The Plaintiff also argues that the ALJ did not give adequate consideration to a June 2019 report from the child’s teacher, Tiffany Rivera. ECF No. 15-1 at 17-18. But the ALJ cites this report throughout his opinion. Tr. 19, 21. And contrary to the Plaintiff’s argument, the ALJ specifically acknowledged the portion of Ms. Rivera’s report stated that the child was “at times, even with adult support, . . . unable to complete academic tasks.” Tr. 21. The ALJ’s consideration of this report and the findings made in connection with it are supported by substantial evidence.

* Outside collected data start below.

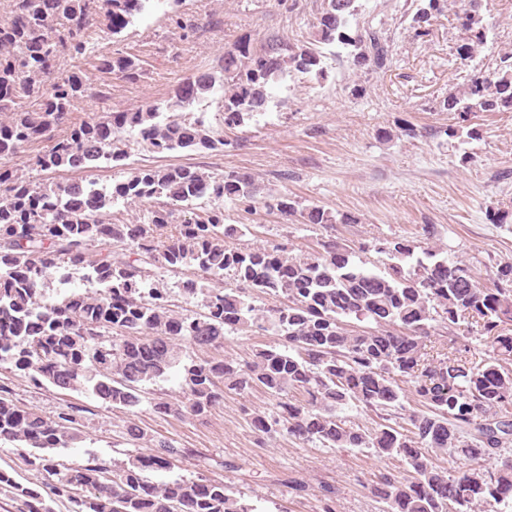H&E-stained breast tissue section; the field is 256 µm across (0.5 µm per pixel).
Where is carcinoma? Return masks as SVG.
I'll return each mask as SVG.
<instances>
[{
	"label": "carcinoma",
	"mask_w": 512,
	"mask_h": 512,
	"mask_svg": "<svg viewBox=\"0 0 512 512\" xmlns=\"http://www.w3.org/2000/svg\"><path fill=\"white\" fill-rule=\"evenodd\" d=\"M147 0H11L10 16L0 20V363H9L37 386L92 394L116 408H133L143 387L180 368L182 396L155 403L161 415L205 417L224 391L259 390L275 412L255 411L254 433L287 435L325 448H367L396 459L402 470L380 473L373 494L380 512H512V264L497 268L482 285L468 267L430 250L415 256L405 238L383 240L377 252L393 260L382 274L353 260L355 250L336 239L318 242L310 257L287 248H241L228 243L224 198L253 199L259 193L247 175L213 177L193 163L138 164L107 190L96 182L48 180L62 172L91 171L102 158L127 159L123 133L137 131L157 154L203 153L224 149L221 133L189 114H175L224 84V124L264 109L271 83L296 72L326 77L322 55L307 45L270 38L255 50L242 40L210 69L185 79L167 101L173 115L161 118L149 103L133 112H112L81 122L71 118L75 100L108 92L89 82L86 71L61 77L60 62L87 51L99 19L108 34L122 32ZM354 0H323L314 23V41L350 44L344 32ZM482 0H465L462 25L468 50L486 43ZM356 65L383 69L385 39L368 34L354 54ZM95 69L128 81L142 73L139 61L115 53ZM447 110L461 117L477 112H512V55L491 73L475 74L448 95ZM41 148H34L36 144ZM31 151L26 169L11 165ZM202 202L195 218L174 223L173 206ZM149 204L142 224L116 223L112 208ZM267 207L288 218L331 230L348 219L321 206L298 209L279 195ZM125 244L130 256H114ZM415 258L404 268L402 262ZM190 269L182 284L201 296V311L176 310L156 269ZM78 271L98 284L55 299L50 283L66 284L59 272ZM229 274L236 282L222 283ZM282 296L285 301L257 307L246 291ZM477 319L480 340L497 355L481 361L455 352L432 365L425 362L424 339L442 333L453 345L459 322ZM375 328L353 331L350 321ZM258 329L277 341L254 350L249 361L191 360L187 349L224 347V335ZM408 383L417 404H403ZM376 414L372 431L345 425L338 411L349 403ZM82 408L66 403L51 417L17 405L0 385V441L32 448V469L57 477L52 494L65 497L71 512H254L224 481L155 483L147 473L194 457L189 448L167 442L107 473L97 465H73L61 472L42 452L69 448L81 439ZM453 453L474 465L453 473L435 457ZM495 459L485 466L480 461ZM0 489L23 499L27 512H52L36 489L0 470Z\"/></svg>",
	"instance_id": "carcinoma-1"
}]
</instances>
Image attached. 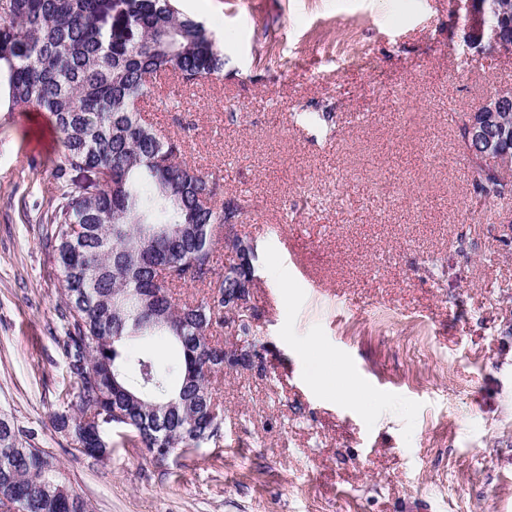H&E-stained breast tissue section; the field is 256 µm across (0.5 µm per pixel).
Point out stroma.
<instances>
[{"mask_svg":"<svg viewBox=\"0 0 512 512\" xmlns=\"http://www.w3.org/2000/svg\"><path fill=\"white\" fill-rule=\"evenodd\" d=\"M224 75L144 104L224 177L255 249L262 374L217 383V442L159 467L112 432L97 460L54 427L70 377L46 244L60 143L0 112V412L34 429L90 512H512V199L477 200L460 129L512 89L457 0H180ZM314 340L378 398L322 395Z\"/></svg>","mask_w":512,"mask_h":512,"instance_id":"obj_1","label":"stroma"}]
</instances>
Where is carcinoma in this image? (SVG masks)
Returning a JSON list of instances; mask_svg holds the SVG:
<instances>
[{
  "instance_id": "carcinoma-1",
  "label": "carcinoma",
  "mask_w": 512,
  "mask_h": 512,
  "mask_svg": "<svg viewBox=\"0 0 512 512\" xmlns=\"http://www.w3.org/2000/svg\"><path fill=\"white\" fill-rule=\"evenodd\" d=\"M483 2L498 36L512 39V0ZM224 65L216 39L178 0H0V94L10 112L49 113L62 146L50 170L59 194L46 240L62 277L73 387L54 421L90 457L112 452V426L150 457L221 437L211 378L224 373V294L250 282L244 254L253 251L226 229L243 222L245 206L224 195V177L184 160L185 140L148 123L140 104L163 77L194 86ZM98 167L113 179L95 193L70 178ZM220 240L237 256L222 270ZM187 286L207 292L176 301ZM155 339L171 341L178 359L137 350ZM0 504L88 512L35 433L5 416Z\"/></svg>"
}]
</instances>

Finally, the Plaintiff argues that the ALJ erred by rejecting the opinions of the state agency physicians who opined that the child had a marked limitation in attending and completing tasks. ECF No. 15-1 at 18. Even assuming that the ALJ’s explanation as to why he only assigned moderate weight to these opinions was improper, any resulting error is harmless. If the ALJ had wholly adopted the opinions of the state agency physicians, the ALJ would have found that the child had a marked limitation in only one functional domain. In order for a child to be disabled on the basis of their impairments being functionally equivalent to a listing, a child must have a marked limitation in two of the functional domains, or an extreme limitation in one domain. 20 C.F.R. § 416.926a(d). Accordingly, this is not a basis for remand.
For the reasons set forth herein, the Plaintiff’s Motion for Summary Judgment (ECF No. 15) is DENIED, and the Acting Commissioner’s Motion for Summary Judgment (ECF No. 18) is GRANTED. The Clerk is directed to CLOSE this case. Despite the informal nature of this letter, it should be flagged as an opinion. An implementing Order follows.